Now I suppose we must expect gas and parachutists, dropping of soldiers dressed as orange priests, with their umbrellas turned to parachutes, and the rest of it. I’ve not been in an invaded country before. There will be naval bombardment too. Lord help us! The air is loud with aircraft, ours I hope.
10 December
This morning the telegram arrives that Duff has the job of Minister for Far Eastern Affairs with much authority, enough to be able to form a War Council. My darling Duff is tickled to death. Either this answer or one to the effect that Menzies was on his way (“Carry on pending handing over, then return”) he was ready to be pleased with. The dread was of “Still considering report. Suggest you roll bandages till we say stop.” The present development flatters and stimulates him. What does it do to me? I’m curiously numb, thank God. I can see every horror—no escape, speedy and complete infiltration by Japs, Rotterdamming of Singapore town and the Base, massacre of the whites—but all in a detached, weary way. People who have been in Chungking are windier than I am. I always knew Chungking wasn’t a patch on London or Bognor, caverns measureless to man and two hours’ warning!
11 December
When I said that I thought of every horror, I didn’t think of our two proud ships finding so early a grave. Duff came in from the Naval Base at 8.30 and used that dreadful line (first used to me by Helen Kirkpatrick when Boulogne fell) “How black can you take it?” Expecting black, it was blacker. We get no details. Did Tuan Tom, in whom I had faith, go down? O toll for Tuan Tom, poor little live wire! I should hate to be killed by Japs and I probably shall be. The Germans are legions of Anti-Christ, but missing links.
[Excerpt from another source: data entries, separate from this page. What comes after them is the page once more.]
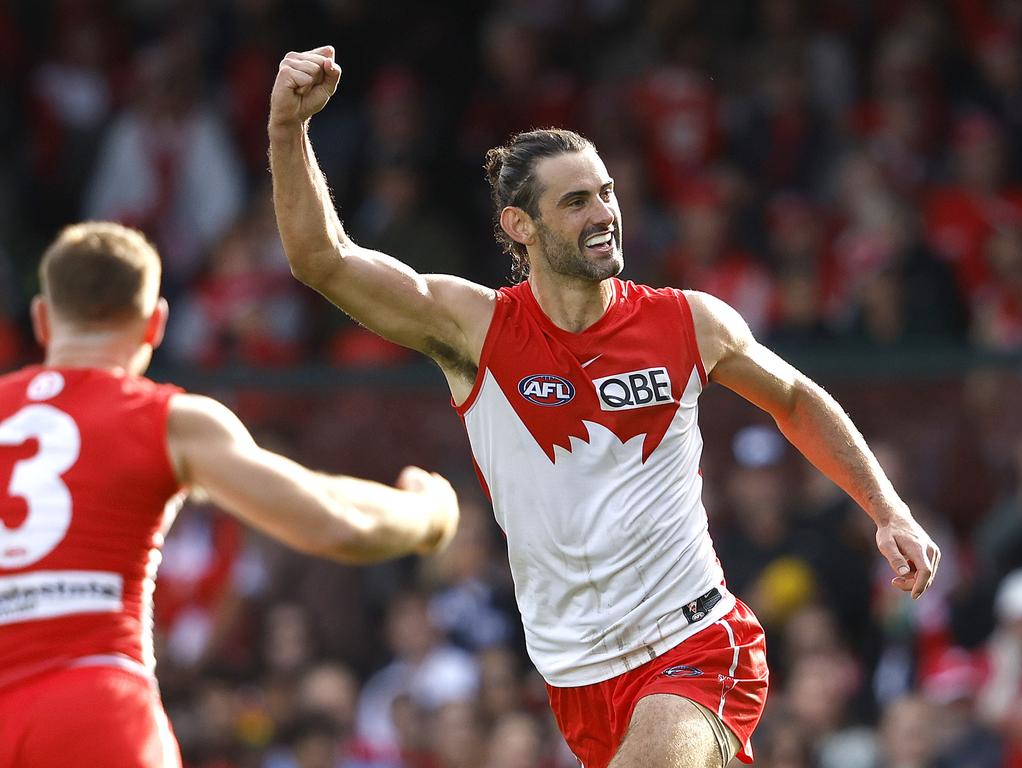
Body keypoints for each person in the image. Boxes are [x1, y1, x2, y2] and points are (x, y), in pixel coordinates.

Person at [267, 46, 941, 768]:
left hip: (698, 646)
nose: (604, 214)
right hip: (578, 681)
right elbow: (323, 260)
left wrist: (888, 510)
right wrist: (287, 131)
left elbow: (797, 400)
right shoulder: (476, 327)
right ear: (521, 227)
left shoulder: (690, 322)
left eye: (608, 192)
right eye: (576, 201)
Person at [0, 221, 459, 767]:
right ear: (155, 324)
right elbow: (329, 520)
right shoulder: (169, 419)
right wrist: (425, 514)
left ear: (43, 321)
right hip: (96, 700)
No, no, not sunk by missing links. Our peninsula is yellow as gorse with them, but no one seems much put about.
A very entertaining man called Darvall came to dinner and we talked about what muddlers we were. Duff had to go off and do a broadcast on the loss of the ships, and I hung over the table, lit by two candles (all we dare show), while the
fever dropped off my face and arms on to the cloth. This morning at last I’m normal. Last night I was 101. I feel like something rightly thrown away. It’s difficult to remember myself as that bright dynamo in Australia so few weeks ago. I’ll brighten. A nice cable from Claire Luce today advising courage in the shooting-match, an invigorating one from Tommy Stout Winston dragged me out of my well for a moment. “Who put her in?” Sigh for poor Pussy.
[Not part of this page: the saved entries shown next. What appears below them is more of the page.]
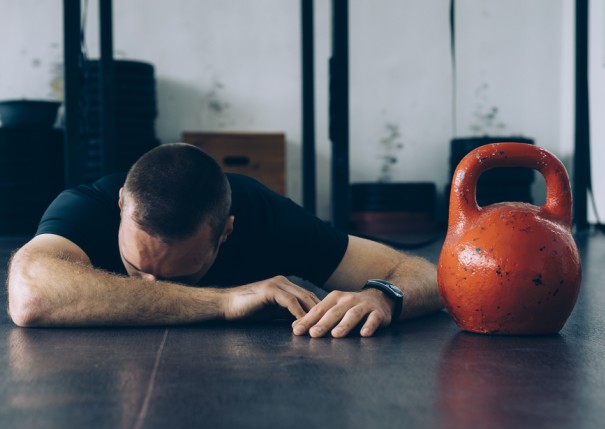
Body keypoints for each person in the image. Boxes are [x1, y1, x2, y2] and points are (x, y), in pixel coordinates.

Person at [7, 143, 441, 337]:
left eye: (182, 276)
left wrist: (382, 297)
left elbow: (423, 273)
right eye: (136, 267)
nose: (151, 285)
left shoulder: (264, 215)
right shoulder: (87, 205)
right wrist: (225, 301)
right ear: (121, 205)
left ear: (226, 231)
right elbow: (29, 296)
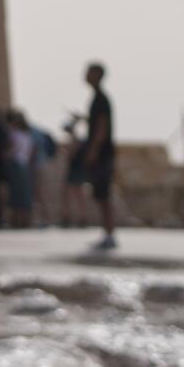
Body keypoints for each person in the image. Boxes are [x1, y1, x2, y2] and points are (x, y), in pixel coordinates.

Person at [77, 63, 118, 251]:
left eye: (88, 72)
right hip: (100, 153)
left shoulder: (101, 99)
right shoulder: (97, 98)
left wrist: (93, 152)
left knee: (103, 195)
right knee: (100, 195)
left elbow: (102, 128)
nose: (85, 75)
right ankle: (107, 232)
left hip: (102, 155)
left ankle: (110, 233)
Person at [6, 109, 37, 229]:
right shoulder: (28, 135)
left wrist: (6, 155)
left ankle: (16, 222)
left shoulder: (14, 134)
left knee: (16, 194)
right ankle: (27, 221)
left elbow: (13, 149)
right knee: (25, 194)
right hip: (25, 165)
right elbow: (31, 151)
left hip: (16, 164)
I learnt coding and decoding yesterday in the office. It’s what I should like best to do if there is a lot of work, but I fear there won’t be and I shall have to nurse if the raids are bad.
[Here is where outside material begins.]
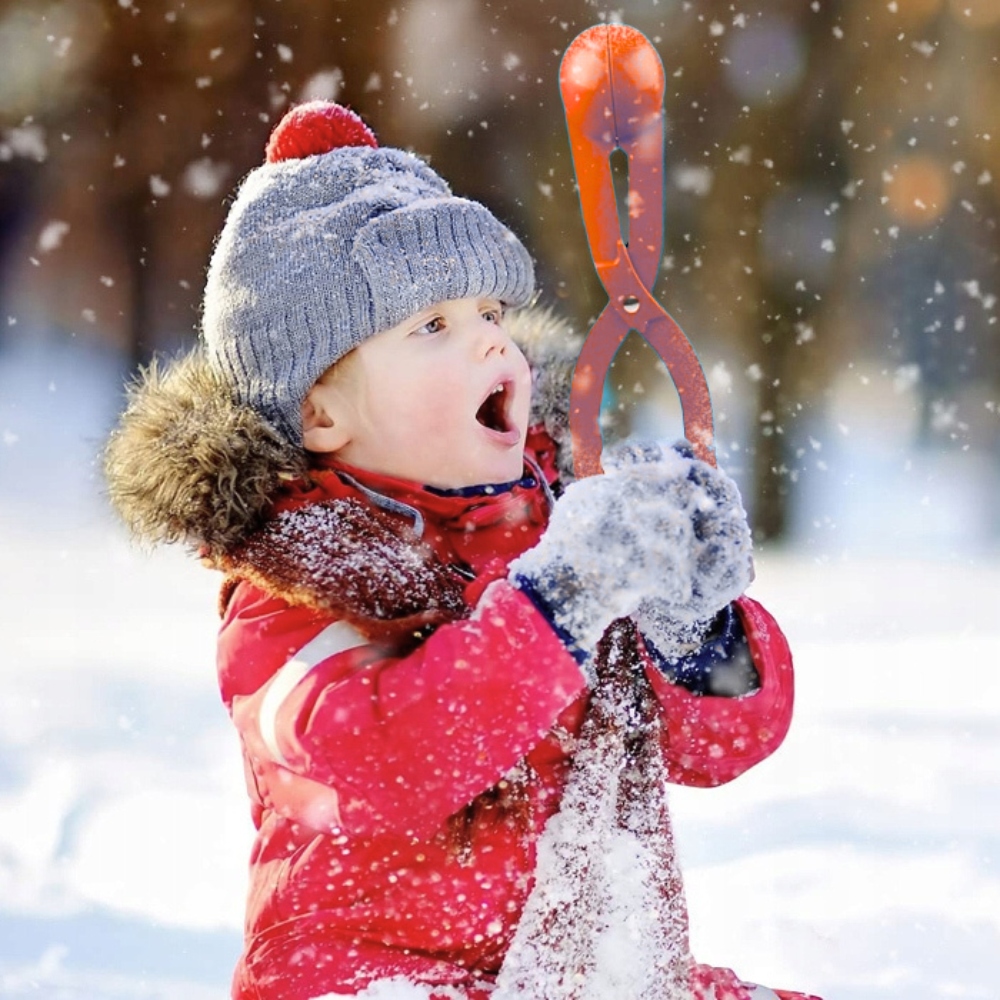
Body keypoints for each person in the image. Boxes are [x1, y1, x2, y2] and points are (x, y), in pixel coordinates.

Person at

O little did my mither wist
The night she cradled me
The lands I was to travel in
Or the death I was to dee.
12 December
If only Duff had received his orders three days earlier, the War Council, however hastily formed, would never have allowed the ships their umbrella-less enterprise. The Council meets daily and our dear Admiral Layton has been dragged off his home-bound ship to fill his old post.